■ ÉNONCÉ DE LA TÂCHE: Reproduisez à l'identique l'intégralité du document source consacré au projet du G7.

Tout ce qui touche à l'évaluation, à la formation médicale continue (FMC) , à la démographie, à la régionalisation, à l'informatisation, à la suppression à terme du secteur II, au dossier de suivi médical va dans le bon sens. Que l'évaluation des pratiques professionnelles et l'obligation de FMC soient consacrées par le projet du G7 témoignent d'une prise de conscience de ses signataires. Que ceux-ci proposent de réguler l'installation des médecins et de trouver des incitations à l'exercice en zones prioritaires montre qu'ils ont compris que jouer sur la démographie pouvait être un moyen important pour améliorer la qualité. Ils font de la région le niveau pertinent d'évaluation des besoins : cela recoupe tout à fait ce que nous pensons au Parti socialiste. En matière d'informatisation, ils acceptent et intègrent de fait le tiers payant dans le cadre de la monétique, ce qui n'a pas toujours été évident pour les syndicats médicaux ».
Scénario à l'eau de rose
Sur quels sujets pensez-vous que le G7 est « un peu court » ?

Entrées tirées d'une collection
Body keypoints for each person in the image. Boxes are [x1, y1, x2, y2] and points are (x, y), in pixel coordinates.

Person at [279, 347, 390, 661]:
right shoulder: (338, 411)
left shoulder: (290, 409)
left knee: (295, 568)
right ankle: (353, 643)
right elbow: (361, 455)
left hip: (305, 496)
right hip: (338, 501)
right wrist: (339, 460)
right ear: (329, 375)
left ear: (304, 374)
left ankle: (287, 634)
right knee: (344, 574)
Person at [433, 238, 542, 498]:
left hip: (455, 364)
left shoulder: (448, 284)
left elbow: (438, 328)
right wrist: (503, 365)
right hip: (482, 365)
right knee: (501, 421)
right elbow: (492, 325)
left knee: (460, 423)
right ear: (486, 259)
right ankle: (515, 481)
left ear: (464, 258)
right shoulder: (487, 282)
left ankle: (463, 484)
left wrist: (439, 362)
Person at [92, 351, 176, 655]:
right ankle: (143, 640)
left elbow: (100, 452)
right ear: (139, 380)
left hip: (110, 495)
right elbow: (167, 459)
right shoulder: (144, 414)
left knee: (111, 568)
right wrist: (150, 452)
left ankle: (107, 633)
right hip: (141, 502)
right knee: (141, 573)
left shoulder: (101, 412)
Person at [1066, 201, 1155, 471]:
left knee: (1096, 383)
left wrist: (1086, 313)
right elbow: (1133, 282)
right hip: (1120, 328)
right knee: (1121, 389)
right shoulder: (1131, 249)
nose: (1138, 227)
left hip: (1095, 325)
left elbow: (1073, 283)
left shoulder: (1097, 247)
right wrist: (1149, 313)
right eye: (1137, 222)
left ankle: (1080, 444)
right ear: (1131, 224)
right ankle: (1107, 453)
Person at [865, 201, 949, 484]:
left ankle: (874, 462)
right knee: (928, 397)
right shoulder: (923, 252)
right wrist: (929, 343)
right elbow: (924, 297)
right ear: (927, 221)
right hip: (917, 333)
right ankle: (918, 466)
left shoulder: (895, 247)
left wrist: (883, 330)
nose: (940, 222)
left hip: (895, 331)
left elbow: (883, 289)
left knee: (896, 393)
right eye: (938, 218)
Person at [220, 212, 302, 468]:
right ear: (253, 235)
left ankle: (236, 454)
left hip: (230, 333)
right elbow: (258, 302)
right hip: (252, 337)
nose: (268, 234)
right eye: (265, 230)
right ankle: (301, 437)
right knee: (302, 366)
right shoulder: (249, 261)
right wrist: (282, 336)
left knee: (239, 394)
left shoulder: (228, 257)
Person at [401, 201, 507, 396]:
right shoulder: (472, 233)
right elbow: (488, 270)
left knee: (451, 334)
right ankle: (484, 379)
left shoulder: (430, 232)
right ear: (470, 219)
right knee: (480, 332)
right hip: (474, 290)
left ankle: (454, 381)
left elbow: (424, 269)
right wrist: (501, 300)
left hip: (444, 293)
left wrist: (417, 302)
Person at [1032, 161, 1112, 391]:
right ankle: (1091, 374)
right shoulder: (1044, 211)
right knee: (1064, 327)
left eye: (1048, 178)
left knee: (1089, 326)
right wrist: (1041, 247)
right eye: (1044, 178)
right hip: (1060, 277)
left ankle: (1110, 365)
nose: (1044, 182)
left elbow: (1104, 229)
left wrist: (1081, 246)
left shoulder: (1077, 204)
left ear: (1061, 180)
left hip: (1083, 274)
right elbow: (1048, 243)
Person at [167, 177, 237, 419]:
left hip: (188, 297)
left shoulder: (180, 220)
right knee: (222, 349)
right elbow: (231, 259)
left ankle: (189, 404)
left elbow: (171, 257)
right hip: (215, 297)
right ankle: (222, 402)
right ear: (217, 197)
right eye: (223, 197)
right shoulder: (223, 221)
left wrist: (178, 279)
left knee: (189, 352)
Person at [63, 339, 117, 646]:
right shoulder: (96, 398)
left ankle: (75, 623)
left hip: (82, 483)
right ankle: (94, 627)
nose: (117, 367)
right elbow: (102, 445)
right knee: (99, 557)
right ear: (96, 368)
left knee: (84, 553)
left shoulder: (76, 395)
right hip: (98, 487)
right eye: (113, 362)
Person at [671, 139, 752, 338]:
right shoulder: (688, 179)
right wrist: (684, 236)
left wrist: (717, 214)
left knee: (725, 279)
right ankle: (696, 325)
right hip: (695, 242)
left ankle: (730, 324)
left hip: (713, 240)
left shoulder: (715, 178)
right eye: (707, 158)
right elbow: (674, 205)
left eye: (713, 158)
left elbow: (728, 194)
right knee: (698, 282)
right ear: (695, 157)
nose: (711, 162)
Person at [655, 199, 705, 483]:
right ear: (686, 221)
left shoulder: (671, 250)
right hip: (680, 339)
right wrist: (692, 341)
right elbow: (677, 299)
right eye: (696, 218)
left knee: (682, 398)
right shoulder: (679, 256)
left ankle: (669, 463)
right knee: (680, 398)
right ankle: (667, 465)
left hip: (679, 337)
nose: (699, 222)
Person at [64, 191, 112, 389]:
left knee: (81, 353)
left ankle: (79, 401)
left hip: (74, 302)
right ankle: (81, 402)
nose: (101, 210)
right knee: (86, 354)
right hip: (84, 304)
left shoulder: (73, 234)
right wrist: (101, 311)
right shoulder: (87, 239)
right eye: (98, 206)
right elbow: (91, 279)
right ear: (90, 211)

■ SOLUTION PROPOSÉE:
Tout ce qui touche à l'évaluation, à la formation médicale continue (FMC) , à la démographie, à la régionalisation, à l'informatisation, à la suppression à terme du secteur II, au dossier de suivi médical va dans le bon sens. Que l'évaluation des pratiques professionnelles et l'obligation de FMC soient consacrées par le projet du G7 témoignent d'une prise de conscience de ses signataires. Que ceux-ci proposent de réguler l'installation des médecins et de trouver des incitations à l'exercice en zones prioritaires montre qu'ils ont compris que jouer sur la démographie pouvait être un moyen important pour améliorer la qualité. Ils font de la région le niveau pertinent d'évaluation des besoins : cela recoupe tout à fait ce que nous pensons au Parti socialiste. En matière d'informatisation, ils acceptent et intègrent de fait le tiers payant dans le cadre de la monétique, ce qui n'a pas toujours été évident pour les syndicats médicaux ».
Scénario à l'eau de rose
Sur quels sujets pensez-vous que le G7 est « un peu court » ?